Pour pallier le manque de main-d’œuvre qui frappe de plein fouet les entreprises de tous les secteurs, ici comme ailleurs, la solution passe par la technologie. Tel est le message que les quelque 40 représentants d’entreprises ont reçu lors du deuxième Rendez-vous «Manufacturiers et innovation» qui avait lieu le 20 septembre à Montmagny.

Dressant le portrait du marché du travail dans la région, Dominique Bois, économiste à Emploi-Québec révèle que le taux de chômage en Chaudière-Appalaches, qui se situe à 3,3%, est le plus bas au Canada. Il s’agit d’un creux historique.

À noter cependant que ce taux est plus élevé dans Montmagny-L’Islet. Plus précisément, il s’établit à 6,6% pour L’Islet et à 5,7% pour Montmagny. Ici, on observe que le taux de participation au travail est plus faible chez les jeunes hommes de 15 à 24 ans (11,2% dans L’Islet et 8,6% dans Montmagny) faisant ressortir la problématique de persévérance scolaire.

Il faut savoir aussi qu’au cours des derniers mois, plus de 120 000 postes étaient disponibles au Québec. Il y en avait plus de 6700 en Chaudière-Appalaches et quelque 300 dans Montmagny-L’Islet. Autre donnée intéressante, le nombre de prestataires d’assistance sociale a diminué de près du quart au Québec.

Bref, depuis 20 ans, le taux d’emploi a augmenté dans tous les groupes d’âges. Finalement, mentionnons que le taux d’emploi chez les femmes a devancé celui des hommes et on peut s’attendre à ce que cette tendance se poursuive, a indiqué M. Bois.

Décroissance démographique

La situation actuelle s’explique par la conjoncture économique favorable et la baisse démographique. Le marché du travail a bénéficié de plusieurs années de croissance ce qui fut propice à l’intégration des chercheurs d’emploi, notamment chez les personnes plus faiblement qualifiées. Depuis 2011, on assiste cependant à un ralentissement démographique, les générations issues du baby-boom ont commencé à se retirer et les nouvelles générations sont moins nombreuses à faire leur entrée sur le marché du travail. Les analystes estiment que cette décroissance se poursuivra jusqu’en 2030 environ.

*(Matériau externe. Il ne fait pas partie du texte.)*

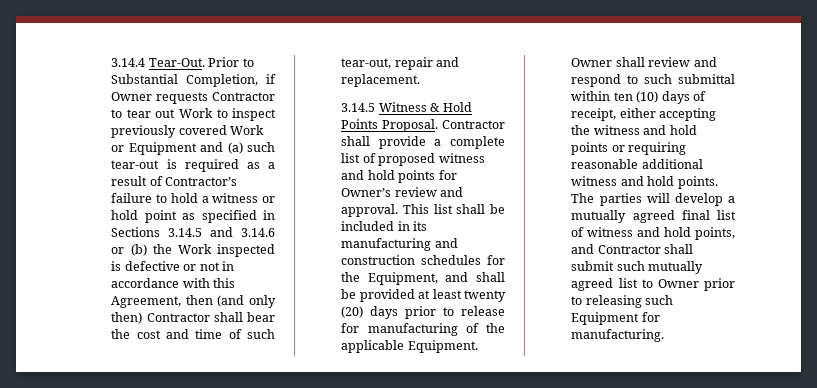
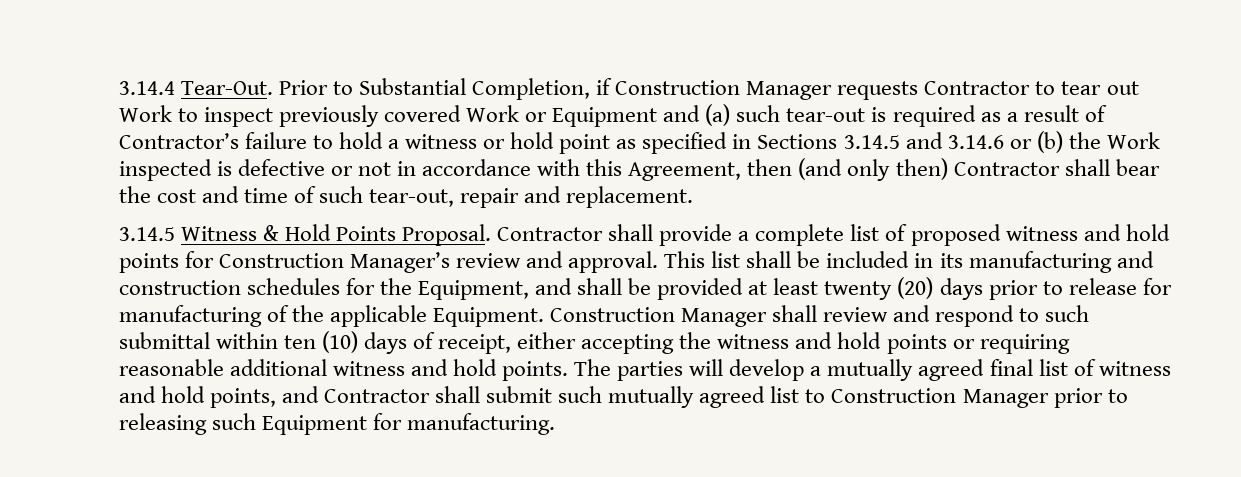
[111,92,153,101] Owner -> [615,80,833,100] Construction Manager
[341,188,392,197] Owner’s -> [218,252,450,273] Construction Manager’s
[571,58,613,67] Owner -> [549,307,767,327] Construction Manager
[657,279,699,288] Owner -> [831,388,1049,408] Construction Manager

Les entreprises demeurent donc préoccupées par le nombre restreint de travailleurs, une situation qui a des effets sur leur potentiel de croissance et peut même affecté leurs opérations courantes.

Le directeur général de Prolam, Benoit Risi, témoigne de son expérience.

L’exemple de Prolam

Le directeur général de Prolam, M. Benoit Risi, est venu témoigner de son expérience. Il a notamment expliqué qu’entre 1997 et 2001, l’utilisation du capital humain avait diminué de 53% chez Prolam, ce qui n’avait pas empêché la valeur de la productivité d’augmenter de 200%. M. Risi a insisté sur le fait que la technologie faisait partie intégrante de l’ADN de l’entreprise et qu’elle ne se limitait pas à la mécanisation ou la robotisation, mais qu’elle influençait tous les aspects de l’entreprise, incluant les sciences sociales, la matière première, le contrôle de la qualité, la santé et sécurité, les finances, etc. Il a conclu en rappelant qu’il faut être créatif et innovant sur tous les tableaux.